[Extract to read]

== == ==

A little Saharan lizard "swims" through desert sands by undulating its body in a series of wave-like motions, a new study finds.
The lizard has a long, wedge-shaped snout it uses to quickly burrow into the sand. Its body has flattened sides and is covered with smooth, shiny scales. Its legs are short and sturdy, with long, flattened toes and a tail that tapers to a point.
Researchers at Georgia Tech built a 7-inch by 8-inch by 4-inch deep glass bead-filled container through which they could monitor the lizards' movements with high-speed X-ray imaging.
After the lizards dove in, they placed their limbs at their sides and made a wave-like motion with their bodies that propelled them like a snake, but beneath the surface rather than on top.
"When started above the surface, the animals dive into the sand within half a second. Once below the surface, they no longer use their limbs for propulsion — instead, they move forward by propagating a traveling wave down their bodies like a snake," said study leader Daniel Goldman.
The animals used the same motion no matter how dense the material was, but, unexpectedly, they swam faster in more closely packed material.
And the faster the sandfish propagate the wave across their bodies, the faster they move forward. They can at speeds as fast as 6 inches per second (0.33 mph).
This speed allows them to escape predators and the desert heat, as well as quickly ambush prey that they detect from vibrations.
"The results demonstrate that burrowing and swimming in complex media like sand can have intricacy similar to that of movement in air or water," Goldman said. The results of the study are detailed in the July 17 issue of the journal Science.
Understanding how the sandfish move could reveal how other small burrowing animals, such as worms, scorpions and snakes can transform the landscape in their burrowing.
It could also help engineers build sandfish-like robots that can travel through similar environments.
'If something nasty was buried in unconsolidated material, such as rubble, debris or sand, and you wanted to find it, you would need a device that could scamper on the surface, but also swim underneath the surface," Goldman said.
The study was funded in part by the National Science Foundation and the Burroughs Wellcome Fund.

== == ==

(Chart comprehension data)
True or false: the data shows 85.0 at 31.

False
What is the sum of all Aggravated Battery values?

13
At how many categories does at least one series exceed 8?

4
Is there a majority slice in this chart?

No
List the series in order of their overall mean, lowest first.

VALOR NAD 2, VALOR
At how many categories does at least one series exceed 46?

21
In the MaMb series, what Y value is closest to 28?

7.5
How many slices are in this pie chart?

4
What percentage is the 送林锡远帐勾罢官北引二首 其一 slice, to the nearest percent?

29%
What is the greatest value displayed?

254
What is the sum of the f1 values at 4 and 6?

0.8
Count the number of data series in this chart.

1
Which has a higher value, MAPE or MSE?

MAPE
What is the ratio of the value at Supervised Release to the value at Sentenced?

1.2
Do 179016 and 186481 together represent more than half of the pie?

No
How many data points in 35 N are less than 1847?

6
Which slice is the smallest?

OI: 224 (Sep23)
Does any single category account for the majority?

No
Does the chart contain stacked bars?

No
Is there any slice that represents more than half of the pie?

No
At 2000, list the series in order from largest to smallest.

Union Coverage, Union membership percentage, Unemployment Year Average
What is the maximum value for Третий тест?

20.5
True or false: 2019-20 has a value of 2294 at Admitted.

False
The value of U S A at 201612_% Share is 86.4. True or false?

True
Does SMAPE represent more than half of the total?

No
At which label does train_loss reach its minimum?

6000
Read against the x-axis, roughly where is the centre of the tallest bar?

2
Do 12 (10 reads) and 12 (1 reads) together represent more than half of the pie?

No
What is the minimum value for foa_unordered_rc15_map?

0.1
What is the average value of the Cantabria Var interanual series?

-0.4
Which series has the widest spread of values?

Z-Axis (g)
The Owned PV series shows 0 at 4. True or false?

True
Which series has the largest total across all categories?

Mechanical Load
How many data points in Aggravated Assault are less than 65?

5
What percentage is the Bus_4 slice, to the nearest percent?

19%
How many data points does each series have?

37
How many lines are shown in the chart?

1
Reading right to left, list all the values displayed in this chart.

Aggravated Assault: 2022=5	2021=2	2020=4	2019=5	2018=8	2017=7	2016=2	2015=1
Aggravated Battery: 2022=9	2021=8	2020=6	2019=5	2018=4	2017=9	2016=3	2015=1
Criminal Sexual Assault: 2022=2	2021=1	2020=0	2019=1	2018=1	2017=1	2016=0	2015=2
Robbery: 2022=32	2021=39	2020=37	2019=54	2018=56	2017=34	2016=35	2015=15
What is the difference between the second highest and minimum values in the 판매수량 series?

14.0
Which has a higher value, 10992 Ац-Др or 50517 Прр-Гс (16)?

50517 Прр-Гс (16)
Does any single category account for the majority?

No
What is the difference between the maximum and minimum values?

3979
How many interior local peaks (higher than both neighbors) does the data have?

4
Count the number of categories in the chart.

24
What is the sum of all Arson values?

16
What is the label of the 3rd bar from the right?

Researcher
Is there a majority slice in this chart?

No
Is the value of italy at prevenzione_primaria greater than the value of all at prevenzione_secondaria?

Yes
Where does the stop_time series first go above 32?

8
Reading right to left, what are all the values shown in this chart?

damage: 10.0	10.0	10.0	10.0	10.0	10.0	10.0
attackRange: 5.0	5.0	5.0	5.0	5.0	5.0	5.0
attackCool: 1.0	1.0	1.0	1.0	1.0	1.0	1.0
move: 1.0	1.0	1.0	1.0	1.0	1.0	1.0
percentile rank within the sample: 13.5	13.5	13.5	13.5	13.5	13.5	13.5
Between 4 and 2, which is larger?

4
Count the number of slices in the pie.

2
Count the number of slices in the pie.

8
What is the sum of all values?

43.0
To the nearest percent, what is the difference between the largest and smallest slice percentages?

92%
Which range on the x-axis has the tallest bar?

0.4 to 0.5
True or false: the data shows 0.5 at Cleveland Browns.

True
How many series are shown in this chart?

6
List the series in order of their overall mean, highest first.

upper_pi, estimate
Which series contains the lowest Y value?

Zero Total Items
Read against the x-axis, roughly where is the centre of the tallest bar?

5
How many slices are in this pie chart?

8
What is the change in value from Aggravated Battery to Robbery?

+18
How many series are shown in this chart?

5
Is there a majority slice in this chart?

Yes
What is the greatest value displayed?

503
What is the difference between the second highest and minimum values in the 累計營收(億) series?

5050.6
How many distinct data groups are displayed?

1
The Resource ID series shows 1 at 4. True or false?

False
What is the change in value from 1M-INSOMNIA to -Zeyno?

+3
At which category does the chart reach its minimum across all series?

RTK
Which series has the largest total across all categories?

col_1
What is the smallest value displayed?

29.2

== == ==

[Work order 1]
Copy the sandfish article starting with "It could also" and going on through "Burroughs Wellcome Fund.", putting "machines" in place of "robots".
[Work order 2]
In the sandfish article, what did the Georgia Tech researchers fill their container with?
These lines are separate from the sandfish article.

[Exercise response 1]
It could also help engineers build sandfish-like machines that can travel through similar environments.
'If something nasty was buried in unconsolidated material, such as rubble, debris or sand, and you wanted to find it, you would need a device that could scamper on the surface, but also swim underneath the surface," Goldman said.
The study was funded in part by the National Science Foundation and the Burroughs Wellcome Fund.

[Exercise response 2]
Glass beads.